Monday, August 24, 2009

Football practice, Monday, August 24

This post was written by Vanguard sports writer Allison Whited.

The cold temperature this morning really brought it home that football season begins in just 12 days. On cold, cloudy mornings like this one, it's hard to believe there is another place as beautiful to watch football practice as Stott Field.

The first offense took on the second defense and vice versa in this morning's 11-on-11 drills. The first defense and certain members of the second defense are making progress. They move together and help each other out when it's needed. The offense still appears to be a little patchwork at times, but, in all honesty, there is marked improvement from both spring ball and just two weeks ago when practice began.

Currently, safeties Cody Worthen and Jordan Brown are deemed to be the starters and it looks like a good combination. They seem to have very different styles of play. Brown is on the move quickly after the snap whereas Worthen employs more of a wait-and-see strategy.

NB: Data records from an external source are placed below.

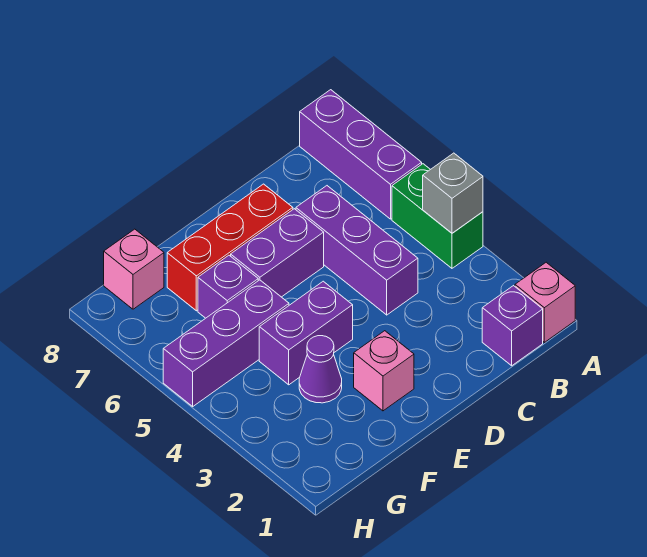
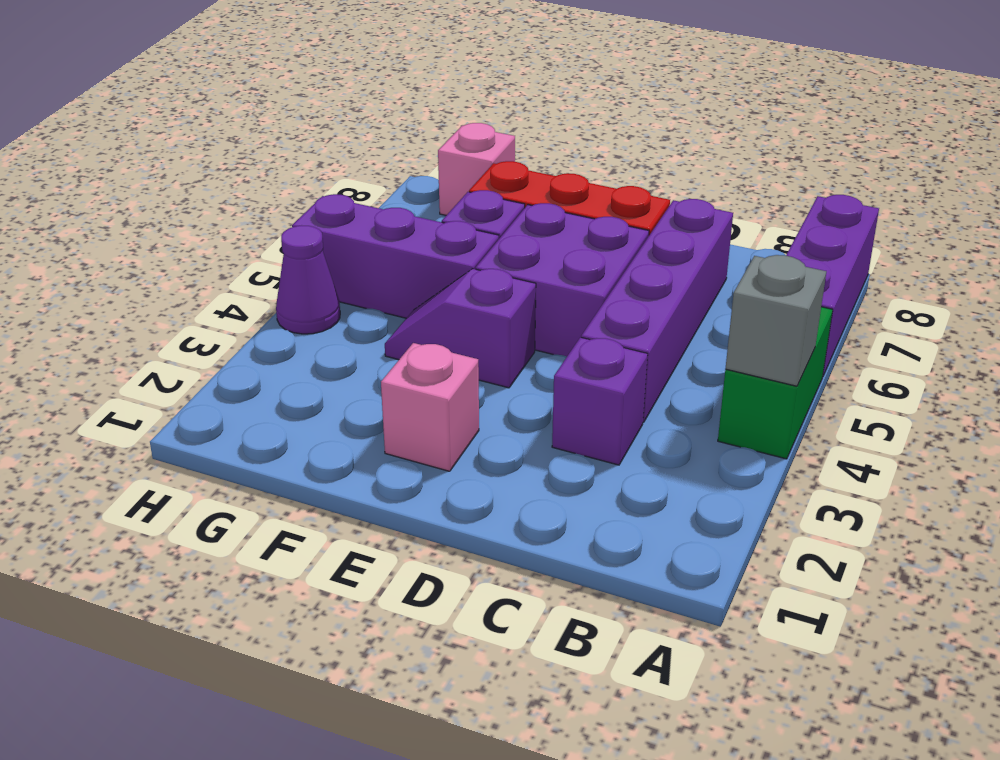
pink 1x1 brick [515,262,575,342] -> none
purple 1x1 brick [482,286,543,366] -> purple 1x1 brick moved to [552,337,648,465]
purple 1x3 brick [296,186,418,315] -> purple 1x4 brick [581,199,733,422]
purple 1x2 brick [231,209,324,297] -> purple 2x2 brick [476,203,649,356]
purple 1x2 brick [259,281,353,385] -> purple 1x2 slope [385,269,536,388]
purple 1x1 cone [299,336,342,403] -> purple 1x1 cone moved to [276,225,340,334]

Brown is a constant presence in the ball's vicinity, but Worthen sticks with whomever he's covering.

Both seem to be holding back a bit at practice, which doesn't seem like a bad thing given the smattering of injured players on the sidelines. I have heard Worthen described as the "future of the defense" and Brown as a "team leader"—these two working together for the first time should be an anchor point for the defense.

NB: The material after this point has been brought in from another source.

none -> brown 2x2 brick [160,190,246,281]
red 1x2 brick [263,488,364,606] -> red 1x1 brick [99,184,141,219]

Also on the defensive side of things, cornerback Denzel Davis did a good job of staying on his receiver, particularly on a pass to Nevin Lewis. Linebacker Ryan Rau also did a good job impeding receivers and had a strong stop on receiver Justin Monahan.

Punter Thomas Duyndam and his presumed back up Zach Brown had good practices. It's difficult to tell how strong their feet are as they only kick for a few moments and from a specific, constant range, but they both looked to have good control of the ball with decent hang time. Duyndam for the most part averaged about six seconds of hang time over a distance of 30-40 yards. He kicks the ball fairly high and seems to be able to put it where he wants it.

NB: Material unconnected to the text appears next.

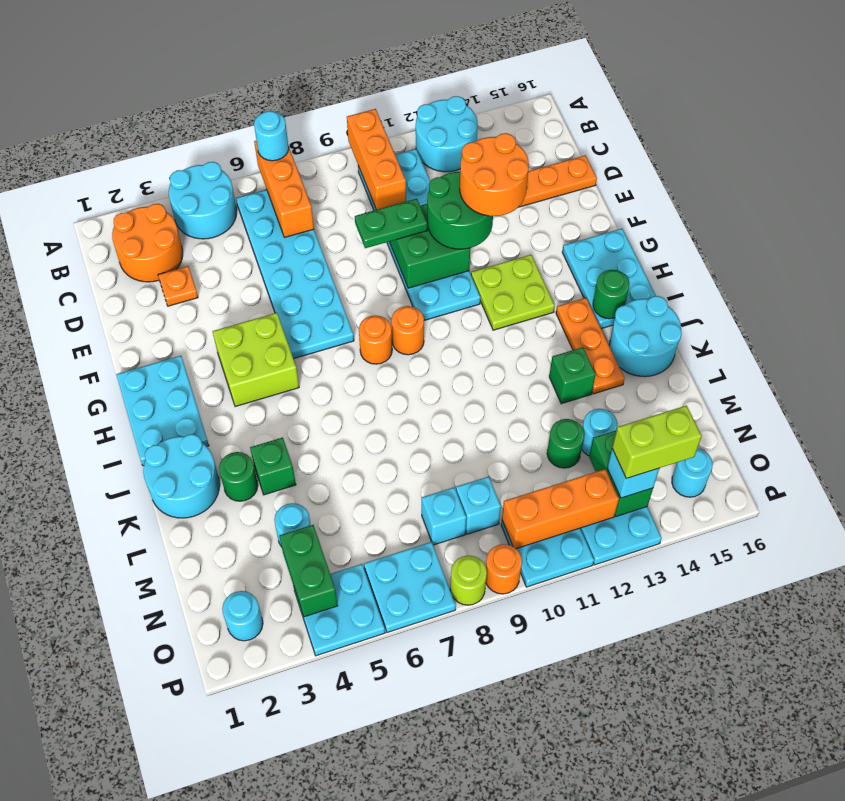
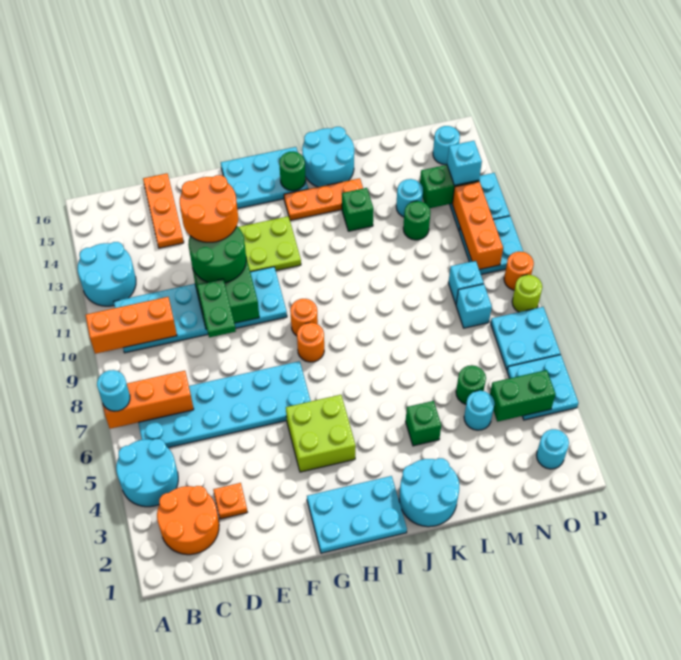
green 1x1 round brick [219,452,258,501] -> green 1x1 round brick moved to [456,365,486,404]
lime 1x2 brick [612,406,702,478] -> none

Drew Hubel threw a beautiful pass to Lavonte Kirven. On a long field, Hubel's pass was textbook. He put it out in front of the receiver, where only Kirven could get it. It was perfectly placed between the numbers and it came down soft, but didn't for a moment float dangerously. Perfection.

There are still errors made and there is no mistaking that this is a young team, but there have been some good practices recently that left little that was negative to report.